[[ DATA FOR PROCESSING open ]]
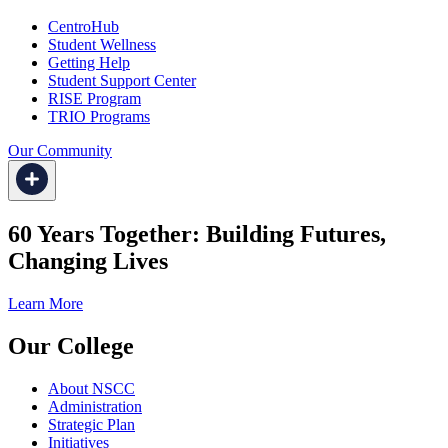
CentroHub
Student Wellness
Getting Help
Student Support Center
RISE Program
TRIO Programs
Our Community
60 Years Together: Building Futures,
Changing Lives
Learn More
Our College
About NSCC
Administration
Strategic Plan
Initiatives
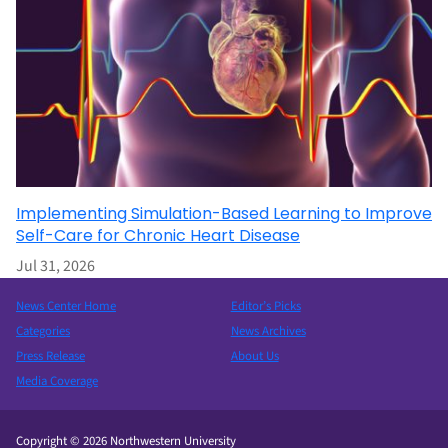
Implementing Simulation-Based Learning to Improve
Self-Care for Chronic Heart Disease
Jul 31, 2026
News Center Home
Editor’s Picks
Categories
News Archives
Press Release
About Us
Media Coverage
Copyright © 2026 Northwestern University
[[ DATA FOR PROCESSING closed ]]
Return every line of text from all the items above without changing anything, and leave the pictures out.

[OUTPUT]
CentroHub
Student Wellness
Getting Help
Student Support Center
RISE Program
TRIO Programs
Our Community
60 Years Together: Building Futures,
Changing Lives
Learn More
Our College
About NSCC
Administration
Strategic Plan
Initiatives
Implementing Simulation-Based Learning to Improve
Self-Care for Chronic Heart Disease
Jul 31, 2026
News Center Home
Editor’s Picks
Categories
News Archives
Press Release
About Us
Media Coverage
Copyright © 2026 Northwestern University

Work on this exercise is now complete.